While this was both good enough and much faster than before I wondered if it could be faster. Requesting a single feed in FireFox completed in ~100ms, this was the lower bound minimum time. This means there is 1,700ms of room for improvement, what was the bottleneck?

My first thought was the connection limit, more connections more better right? How about 100? The thinking being that each request would effectively have a dedicated connection. It was slower, a lot slower, over 5s slower. I suspected that I had reached a connection limit imposed by YouTube and the requests were being queued, so I lowered the limit until I found the sweet spot:

At first this didn't make sense, why would fewer connections improve performance of parallel requests? Then it dawned on me, I was using HTTP2.0 (CURL_HTTP_VERSION_2_0) which can multiplex many requests over a single TCP connection.
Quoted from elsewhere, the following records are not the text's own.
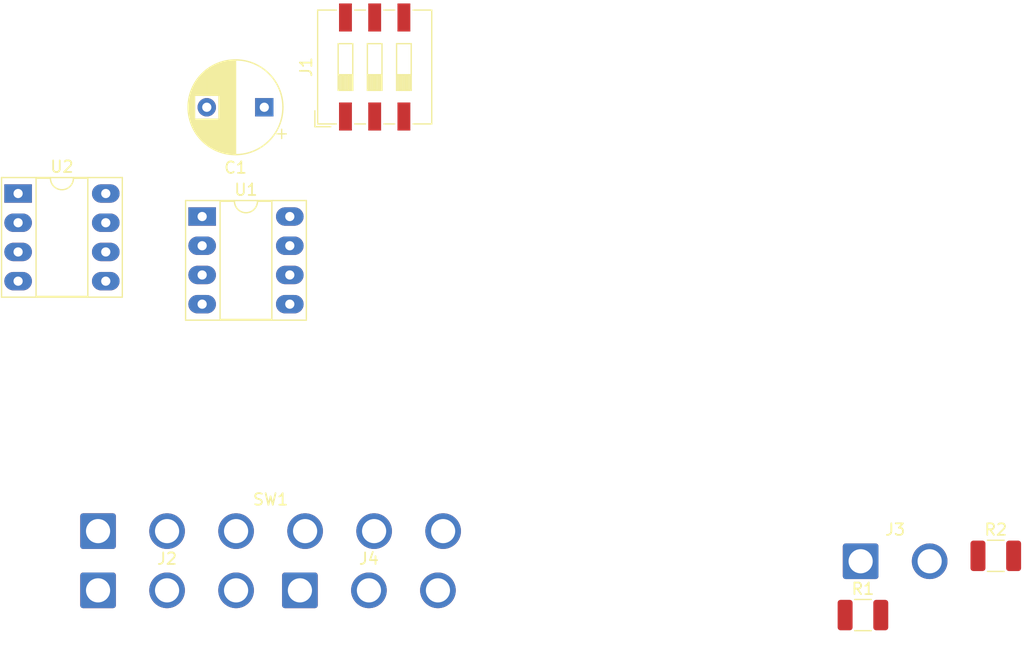
<source format=kicad_pcb>
(kicad_pcb (version 20211014) (generator pcbnew)

  (general
    (thickness 1.6)
  )

  (paper "A4")
  (layers
    (0 "F.Cu" signal)
    (31 "B.Cu" signal)
    (32 "B.Adhes" user "B.Adhesive")
    (33 "F.Adhes" user "F.Adhesive")
    (34 "B.Paste" user)
    (35 "F.Paste" user)
    (36 "B.SilkS" user "B.Silkscreen")
    (37 "F.SilkS" user "F.Silkscreen")
    (38 "B.Mask" user)
    (39 "F.Mask" user)
    (40 "Dwgs.User" user "User.Drawings")
    (41 "Cmts.User" user "User.Comments")
    (42 "Eco1.User" user "User.Eco1")
    (43 "Eco2.User" user "User.Eco2")
    (44 "Edge.Cuts" user)
    (45 "Margin" user)
    (46 "B.CrtYd" user "B.Courtyard")
    (47 "F.CrtYd" user "F.Courtyard")
    (48 "B.Fab" user)
    (49 "F.Fab" user)
    (50 "User.1" user)
    (51 "User.2" user)
    (52 "User.3" user)
    (53 "User.4" user)
    (54 "User.5" user)
    (55 "User.6" user)
    (56 "User.7" user)
    (57 "User.8" user)
    (58 "User.9" user)
  )

  (setup
    (stackup
      (layer "F.SilkS" (type "Top Silk Screen"))
      (layer "F.Paste" (type "Top Solder Paste"))
      (layer "F.Mask" (type "Top Solder Mask") (thickness 0.01))
      (layer "F.Cu" (type "copper") (thickness 0.035))
      (layer "dielectric 1" (type "core") (thickness 1.51) (material "FR4") (epsilon_r 4.5) (loss_tangent 0.02))
      (layer "B.Cu" (type "copper") (thickness 0.035))
      (layer "B.Mask" (type "Bottom Solder Mask") (thickness 0.01))
      (layer "B.Paste" (type "Bottom Solder Paste"))
      (layer "B.SilkS" (type "Bottom Silk Screen"))
      (copper_finish "None")
      (dielectric_constraints no)
    )
    (pad_to_mask_clearance 0)
    (pcbplotparams
      (layerselection 0x00010fc_ffffffff)
      (disableapertmacros false)
      (usegerberextensions false)
      (usegerberattributes true)
      (usegerberadvancedattributes true)
      (creategerberjobfile true)
      (svguseinch false)
      (svgprecision 6)
      (excludeedgelayer true)
      (plotframeref false)
      (viasonmask false)
      (mode 1)
      (useauxorigin false)
      (hpglpennumber 1)
      (hpglpenspeed 20)
      (hpglpendiameter 15.000000)
      (dxfpolygonmode true)
      (dxfimperialunits true)
      (dxfusepcbnewfont true)
      (psnegative false)
      (psa4output false)
      (plotreference true)
      (plotvalue true)
      (plotinvisibletext false)
      (sketchpadsonfab false)
      (subtractmaskfromsilk false)
      (outputformat 1)
      (mirror false)
      (drillshape 1)
      (scaleselection 1)
      (outputdirectory "")
    )
  )

  (net 0 "")
  (net 1 "GND")
  (net 2 "+5V")
  (net 3 "/hand_bldc")
  (net 4 "Net-(J2-Pad3)")
  (net 5 "Net-(J3-Pad1)")
  (net 6 "/uart_tx")
  (net 7 "/hall_pulse_5v")
  (net 8 "Net-(SW1-Pad1)")
  (net 9 "unconnected-(SW1-Pad6)")
  (net 10 "/MISO")
  (net 11 "/SCK")
  (net 12 "/RST")
  (net 13 "/MOSI")
  (net 14 "/avr_vcc")

  (footprint "Resistor_SMD:R_1210_3225Metric_Pad1.30x2.65mm_HandSolder" (layer "F.Cu") (at 199.45 166.15))

  (footprint "Button_Switch_SMD:SW_DIP_SPSTx03_Slide_9.78x9.8mm_W8.61mm_P2.54mm" (layer "F.Cu") (at 157 118.5 90))

  (footprint "Connector_Wire:SolderWire-1.5sqmm_1x02_P6mm_D1.7mm_OD3mm" (layer "F.Cu") (at 199.25 161.47))

  (footprint "Package_DIP:DIP-8_W7.62mm_Socket_LongPads" (layer "F.Cu") (at 142 131.5))

  (footprint "Connector_Wire:SolderWire-1.5sqmm_1x03_P6mm_D1.7mm_OD3mm" (layer "F.Cu") (at 132.95 164))

  (footprint "Connector_Wire:SolderWire-1.5sqmm_1x06_P6mm_D1.7mm_OD3mm" (layer "F.Cu") (at 132.95 158.85))

  (footprint "Resistor_SMD:R_1210_3225Metric_Pad1.30x2.65mm_HandSolder" (layer "F.Cu") (at 211 161))

  (footprint "Connector_Wire:SolderWire-1.5sqmm_1x03_P6mm_D1.7mm_OD3mm" (layer "F.Cu") (at 150.5 164))

  (footprint "Capacitor_THT:CP_Radial_D8.0mm_P5.00mm" (layer "F.Cu") (at 147.402651 122 180))

  (footprint "Package_DIP:DIP-8_W7.62mm_Socket_LongPads" (layer "F.Cu") (at 126 129.5))

)

</source>
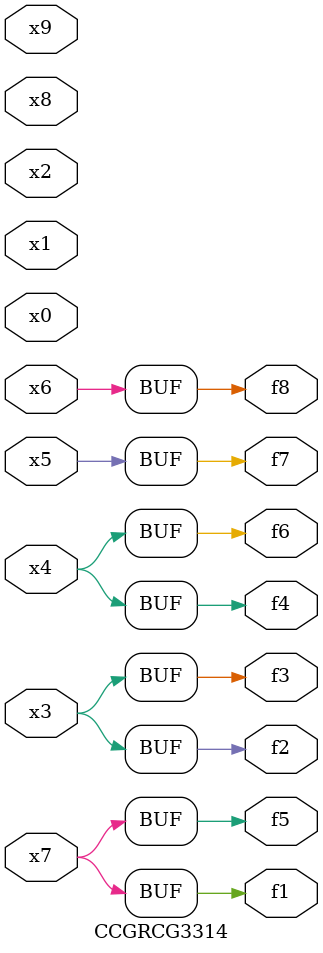
<source format=v>
module CCGRCG3314(
	input x0, x1, x2, x3, x4, x5, x6, x7, x8, x9,
	output f1, f2, f3, f4, f5, f6, f7, f8
);
	assign f1 = x7;
	assign f2 = x3;
	assign f3 = x3;
	assign f4 = x4;
	assign f5 = x7;
	assign f6 = x4;
	assign f7 = x5;
	assign f8 = x6;
endmodule

</source>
Increasing the number of connections was creating whole new HTTP sessions, each one subject to TCP slow start. Making many parallel requests efficiently is the whole reason HTTP2 was invented.

This was easily confirmed, I changed CURL_HTTP_VERSION_2_0 to CURL_HTTP_VERSION_1_1 and the response time tanked. I also noted that while using HTTP1.1 adding more connections did improve performance to a point.

MOAR Faster! 🏎️

It's possible there is still a little more room for improvement, namely using curl_share_init_persistent(). This un-released feature allows connections to be re-used between PHP invocations. I reckon this could potentially save the cost of the TLS and TCP connection or about 70ms.

I will give it a go when PHP8.5 RC1 is available.